Goal of the exercise:
According to the biography of Bruce H. Billings, where did he obtain his Ph.D.?

Provided text:
···

- Born: July 6, 1915
- Died: October 21, 1992 (aged 77) Long Beach, California
- Education: Harvard University Johns Hopkins University
- Awards: American Academy of Arts and Sciences (1952)
- Scientific career
- Fields: Physics

= Bruce H. Billings =

American physicist (1915–1992)

Bruce Hadley Billings (July 6, 1915 – October 21, 1992) was an American physicist. He was president of the Optical Society of America in 1971. and the Polaroid Corporation's chief physicist between 1941 and 1947.

Billings was educated at Phillips Exeter Academy. He received his bachelor's degree in 1936 and his master's degree in 1937, both from Harvard University. Billings obtained his Ph.D. in 1941 from Johns Hopkins University. He was elected a Fellow of the American Academy of Arts and Sciences in 1952.

In the 1950s and 1960s Billings was senior vice president for research at Baird-Atomic, Inc. in Cambridge, Massachusetts, where he contributed to the development of analytical instrumentation for emission spectroscopy, dual-beam, recording infra-red absorption spectrometry, flame photometry, and investigated the potential of circular dichroism as the basis for instrumentation, a technology that Baird-Atomic, Inc. never commercialized.

Billings died in Long Beach, California, aged 77 from pancreatic cancer.

···

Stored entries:
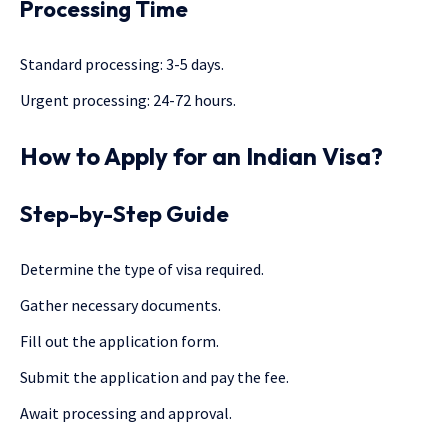
Processing Time
Standard processing: 3-5 days.
Urgent processing: 24-72 hours.
How to Apply for an Indian Visa?
Step-by-Step Guide
Determine the type of visa required.
Gather necessary documents.
Fill out the application form.
Submit the application and pay the fee.
Await processing and approval.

···

Written answer:
Johns Hopkins University, in 1941.